The Role of Model Based Drug Development – Is it time to repaint the canvas?
Vikram Sinha (Director, Division of Pharmacometrics, Office of Clinical Pharmacology, CDER, USFDA)
FDA
Drug development and regulatory decisions are driven by information that is compiled primarily from clinical trials and other supportive experiments, but also through clinical experience in the post-market period. The wisdom of these decisions determines the efficiency of drug development, the decision to approve the drug, and the resultant guidance on how to use the product, in the label.
While the decisions are usually simple in nature (e.g., trial design and project progression at the company, product and labeling approval at FDA), the data informing the decision are complex and diverse. The used of models in informing decisions (MBDD) with an intent to build a mathematical model of the pertinent physiology includes a pharmacokinetic/pharmacodynamic drug model that tells us how the compound works. It is used to simulate clinical trials in which the following elements can be tested: 1) Develop and test hypotheses for optimizing dosing, 2) simulate alternative dosing strategies, 3) simulate alternative patient populations and, 3) simulate alternative combination treatments.

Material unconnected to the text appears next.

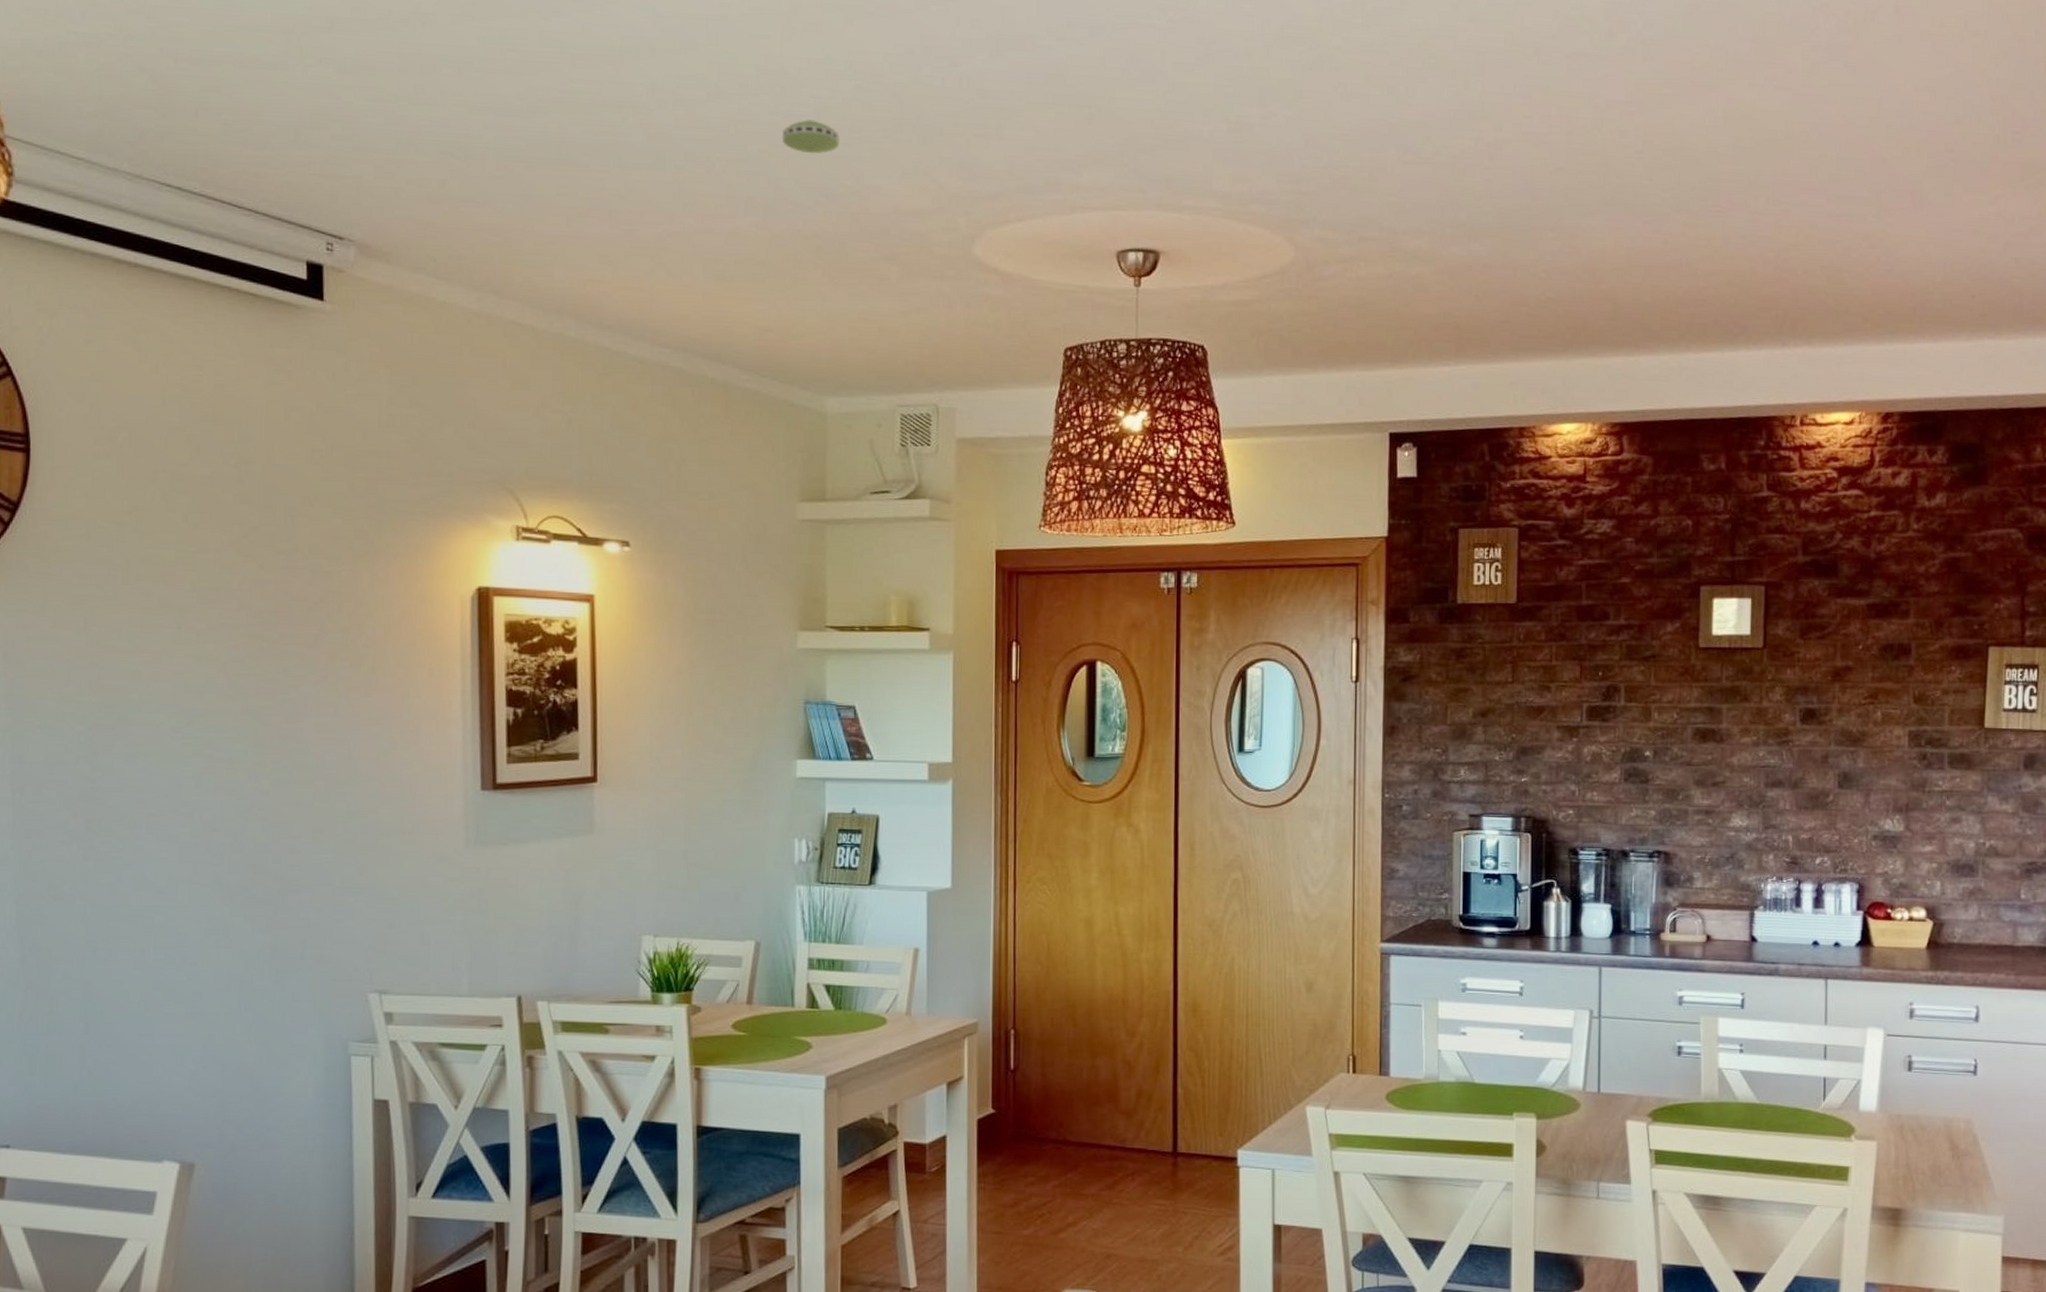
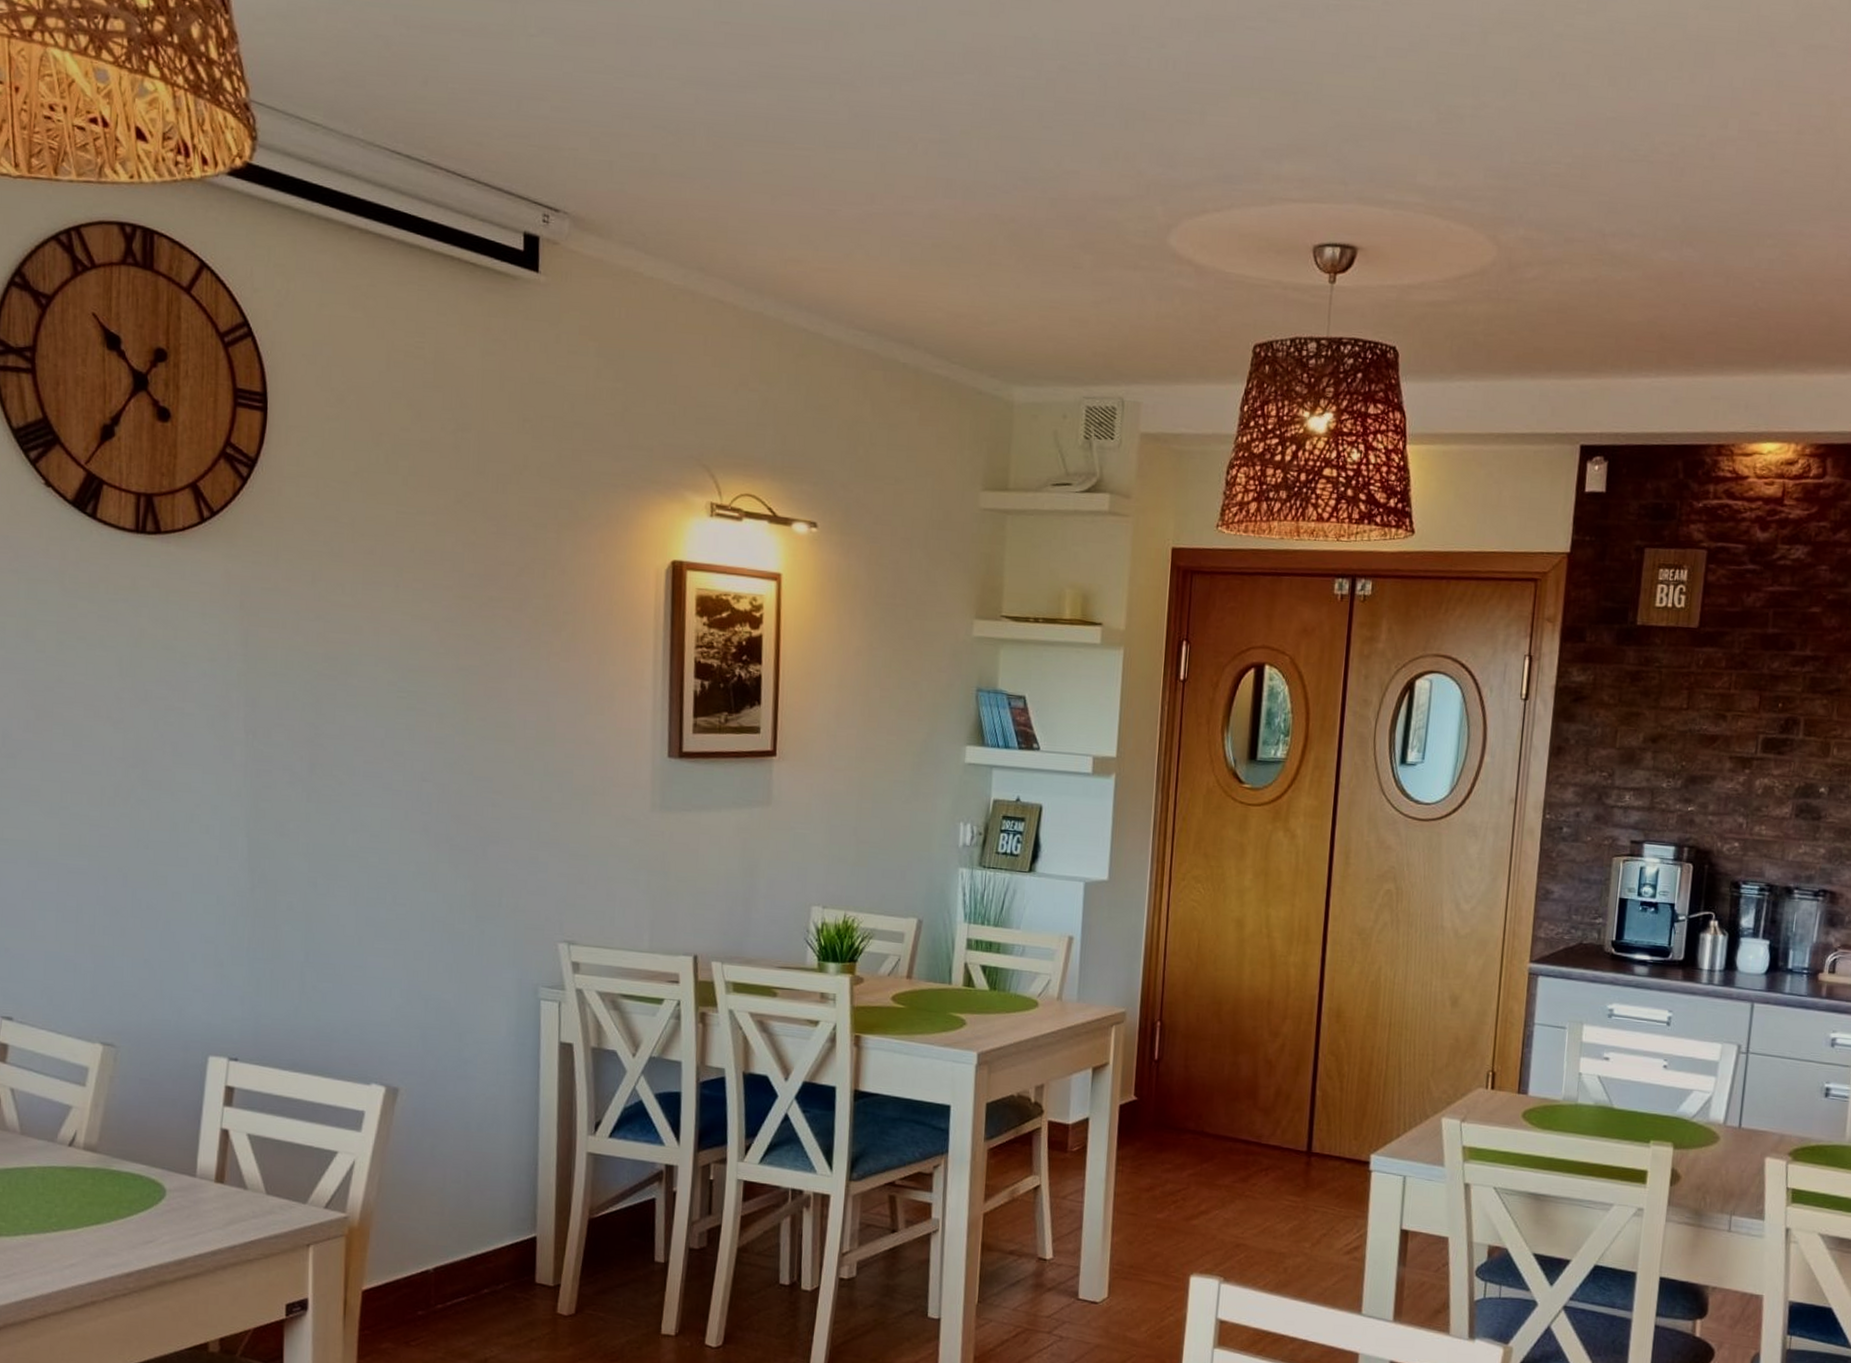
smoke detector: present [781,119,840,154] -> none [984,100,1042,137]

In addition to ensuring quality standards, regulators are looking for evidence regarding appropriate dosing, consistency among multiple end points and evidence that benefits exceed harms. Many of these elements can be ascertained before a phase 3 trial is conducted. Indeed, what constitutes confirmatory evidence in support of confirmatory trials has been a subject of much debate. Since the first days of the science of pharmacology, evidence of “dose-response” has always constituted the strongest possible positive evidence of a pharmacologic mechanism of action. As our understanding of pharmacologic and pathophysiologic mechanisms increases and more drugs are designed to interact with specific receptors whose links to pathophysiologic mechanisms are well understood, drugs whose pharmacologic mechanism of benefit remains uncertain will constitute a smaller fraction of candidates for development and approval. Thus, MBDD offer an important learning tool not only into mech anistic insights but require clear expression of assumptions and expectations. The single-most important strength of such analyses is its ability to integrate knowledge across the development program, compounds, and biology.
This presentation will address the role and scope of model based drug development throughout the drug development process with a focus on the role its role in regulatory decision making. Challenges faced regarding modeling and simulation in drug development and strategies to foster and advance appropriate use of modeling and simulation across disciplines will be discussed. Specific use of MBDD in the following areas will be discussed 1) Role of M&S for a trial/program design (e.g. pediatrics) 2) Characterization of dose (exposure) response and dose justification 3) Characterization of multiple endpoints and 4) Subgroup analysis.